According to Strings Magazine, "When Kreizberg asked her to record with the Russian National Orchestra, she said yes, but privately wondered whether it would happen, knowing that such quick recording ideas often don't happen. Still after their last performance in Philadelphia, Kreizberg already had the dates and suddenly Fischer, who had not even decided whether she wanted to start recording regularly, had a three-year, seven-CD contract with PentaTone."

The article also said that "Although she wasn't sure, what made her sign the contract was that all the concerto recordings would be conducted by Kreizberg."

Prizes and Honors

Julia Fischer has won many awards for her violin and piano playing. She won all eight competitions she entered for "Jugend musiziert." In 1997, she received the "Prix d'Espoir" from the Foundation of European Industry. She even got to play Mozart's own violin in the room where he was born in Salzburg to celebrate his 250th birthday.

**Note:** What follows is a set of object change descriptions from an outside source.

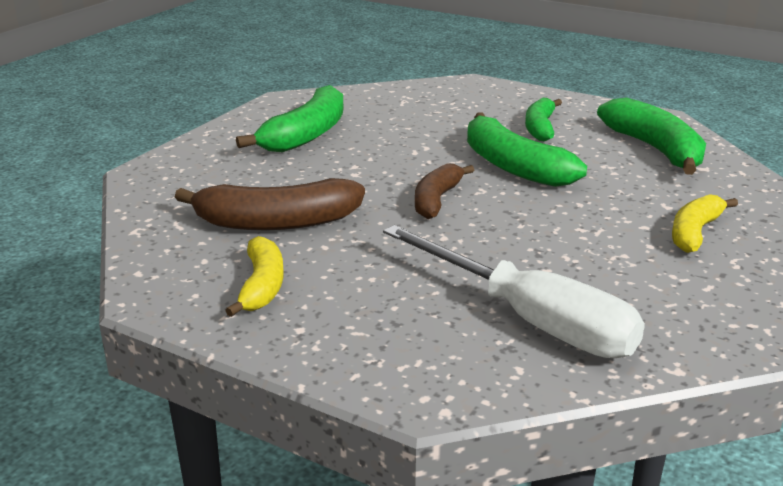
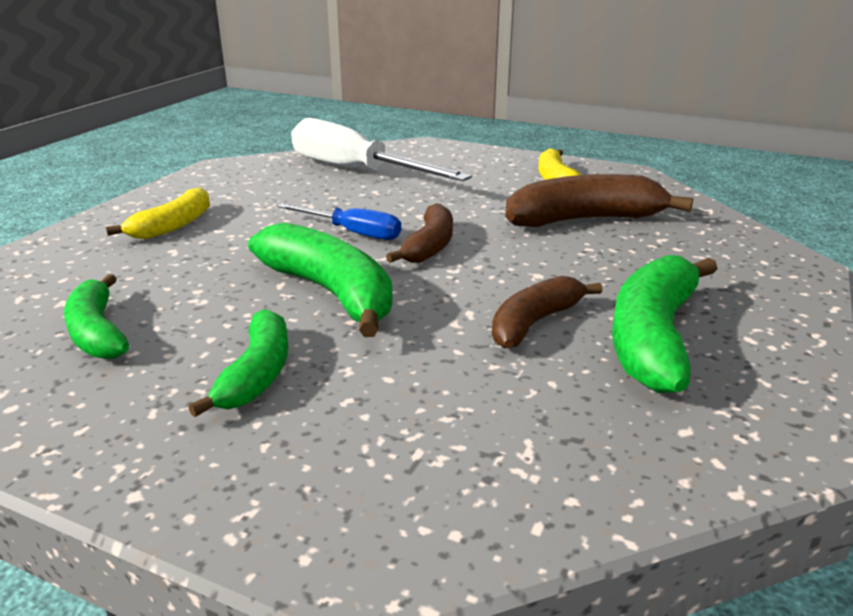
camera: 175 degrees right, 0 degrees up
(375, 144) = (534, 323): none -> brown banana
(509, 216) = (352, 233): none -> blue screwdriver
(655, 149) = (97, 332): green banana -> green banana, size x0.63

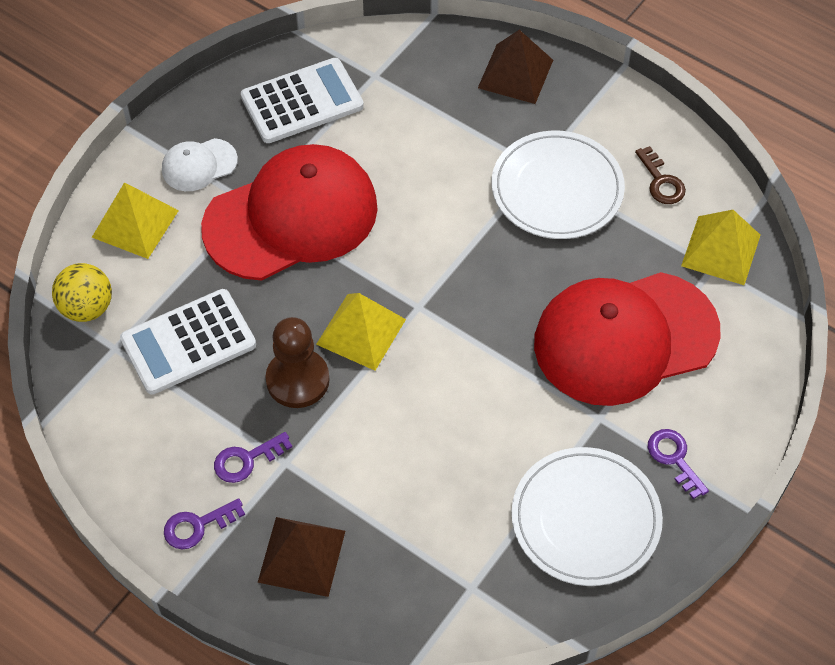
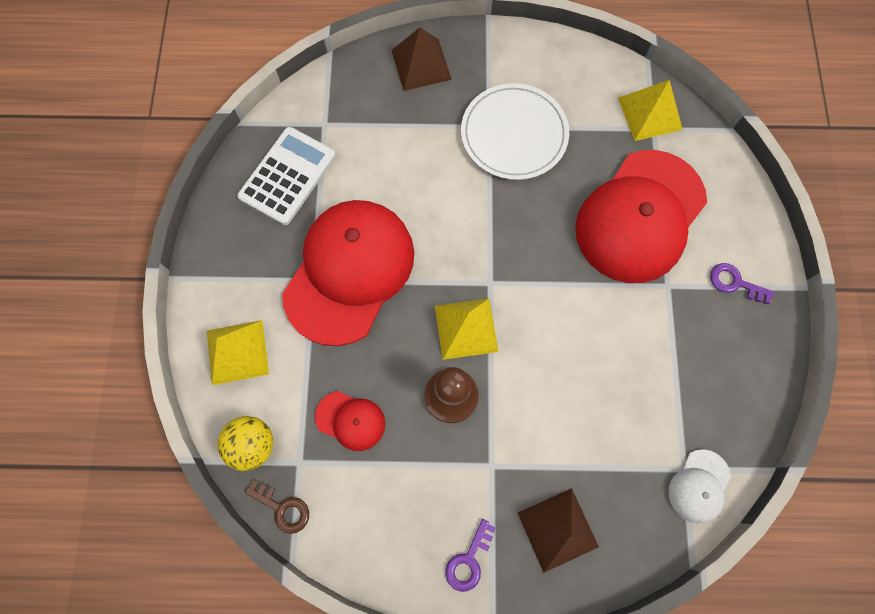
camera: 35 degrees left, 15 degrees up
(188, 342) = (350, 420): white calculator -> red cap
(199, 165) = (249, 274): white cap -> white cap (699, 486)
(246, 460) = (463, 483): purple key -> none
(585, 519) = (715, 365): white plate -> none
(661, 181) = (576, 87): brown key -> brown key (282, 508)

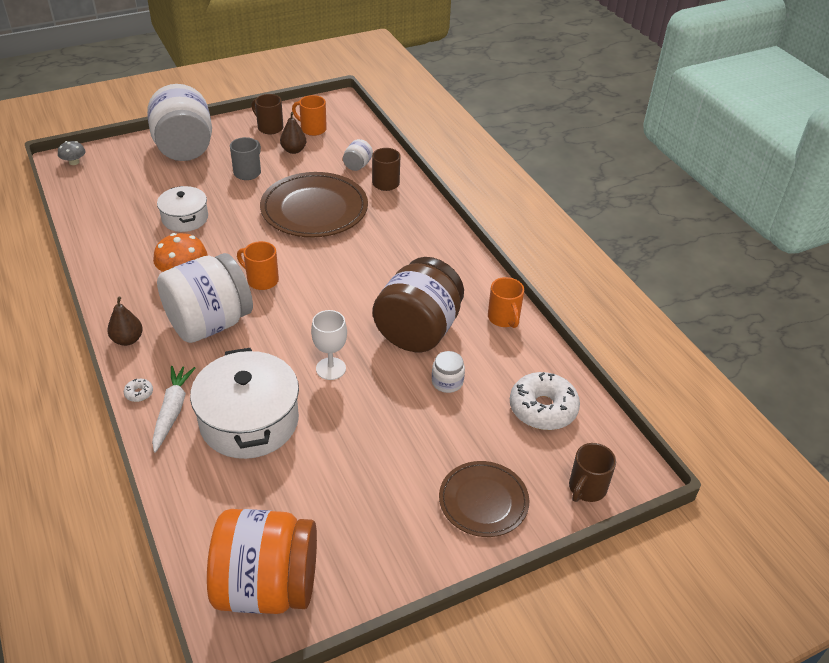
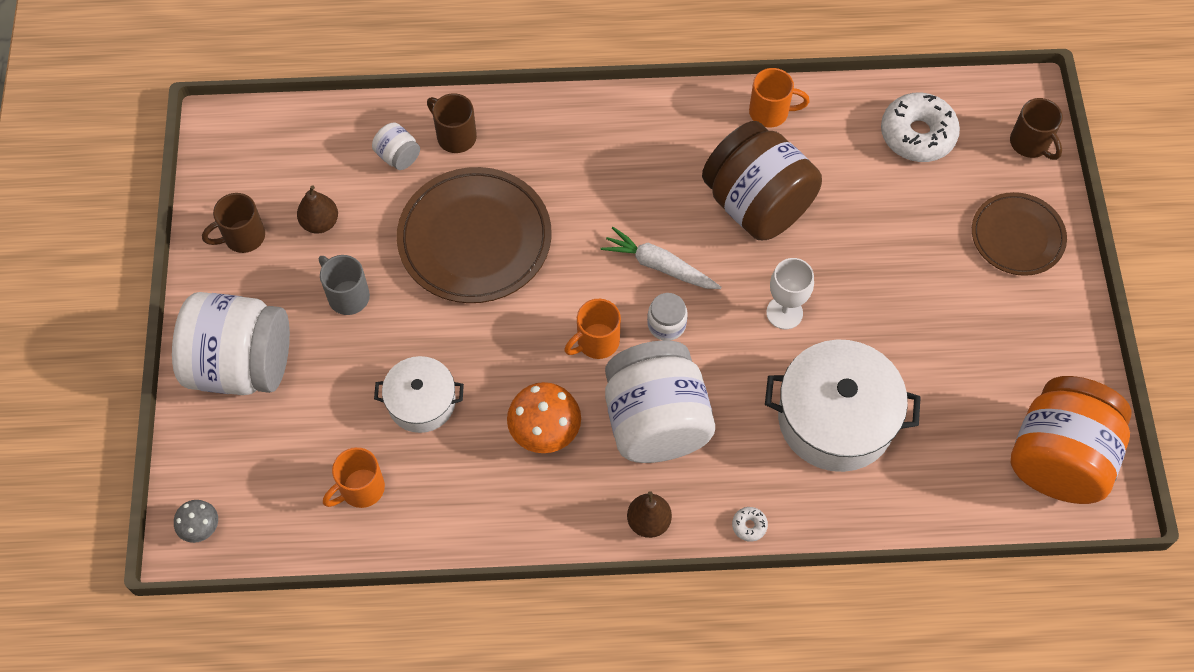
camera: 65 degrees left, 20 degrees up
(172, 411) = (791, 495): white carrot -> white carrot (659, 265)
(312, 129) = (276, 182): orange mug -> orange mug (360, 489)
(447, 382) = (847, 206): white jar -> white jar (666, 324)

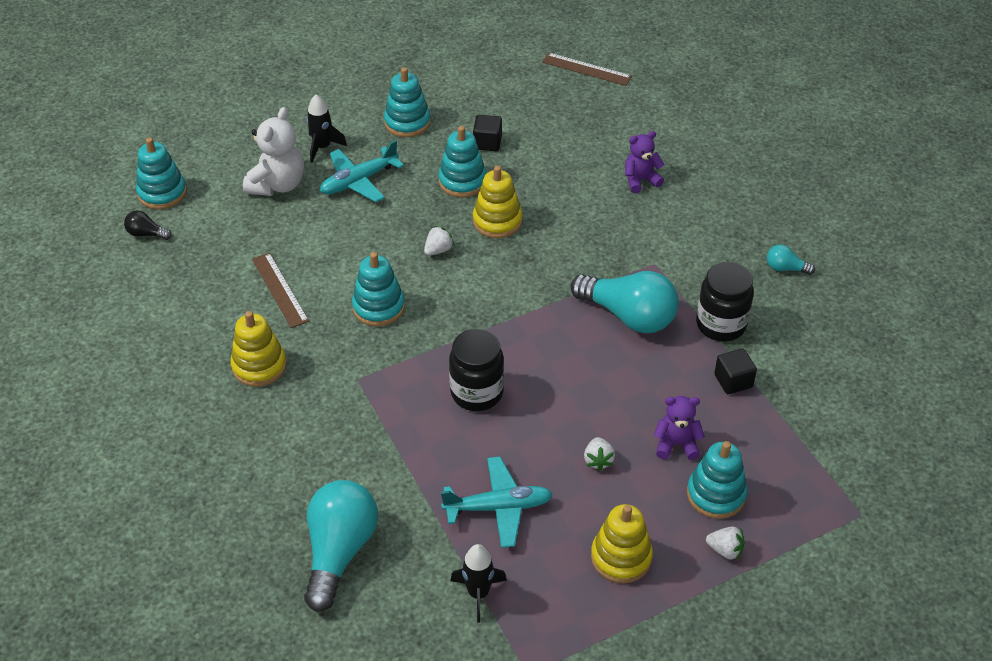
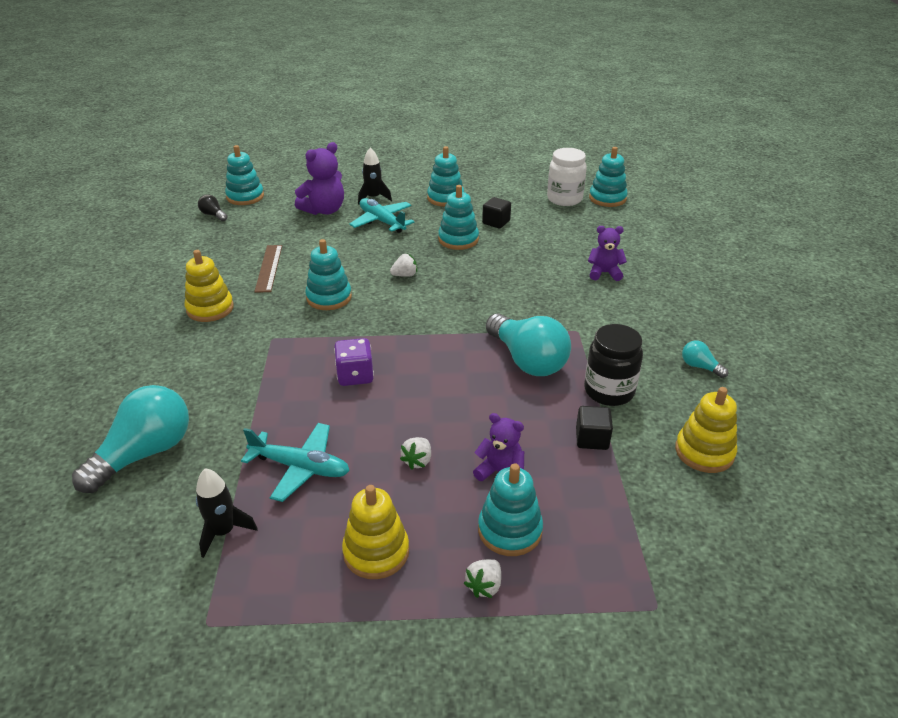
camera: 25 degrees right, 10 degrees down
(277, 184) = (324, 210): white teddy bear -> purple teddy bear
(359, 181) = (382, 221): turquoise plane -> turquoise plane turned 60 degrees clockwise
(477, 392) = (355, 376): black jar -> purple dice
(497, 221) = (465, 269): yellow stacking toy -> yellow stacking toy (704, 452)
(541, 84) = (564, 199): none -> white jar
(586, 69) = (607, 198): brown ruler -> turquoise stacking toy
(725, 550) = (484, 586): white strawberry -> white strawberry turned 75 degrees clockwise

  • 1995: 1st Prize at the international Yehudi Menuhin competition, plus a special prize for "Best Bach Solo-work."
  • 1996: Winner of the 8th Eurovision Competition for Young Instrumentalists in Lisbon.
  • 1997: Prix d'Espoir from the European music industry.
  • 1997: Soloist prize of the "Mecklenburg-Western Pomerania" festival.
  • 1998: EIG Music Award.
  • 2000: Promotion prize Deutschlandfunk.
  • 2005: ECHO Klassik Award for the CD Russian Violin Concertos.
  • 2005: Winner of the Beethoven Ring.
  • 2006: During Mozart's birthday celebrations in Salzburg, Julia played on Mozart's violin. She said: "During the first hour I couldn't play anything I wanted, because during the days of Mozart the violins were a lot shorter and I wasn't used to that."
  • 2006: "BBC Music Magazine Awards 2006 Best Newcomer" for the CD Johann Sebastian Bach, Sonatas and Partitas for solo violin.
  • 2007: The Classic FM Gramophone Awards Artist of the Year.
  • 2007: ECHO Klassik Award for the CD Tchaikovsky Violin Concerto.
  • 2009: MIDEM Classical Award as "Instrumentalist of 2008."
  • 2023: Solo violinist at the 2023 Nobel Prize Concert.
  • 2024: Rheingau Musik Preis.

Private Life

Julia Fischer is married and has two children. She lives in Gauting, a town near her hometown of Munich.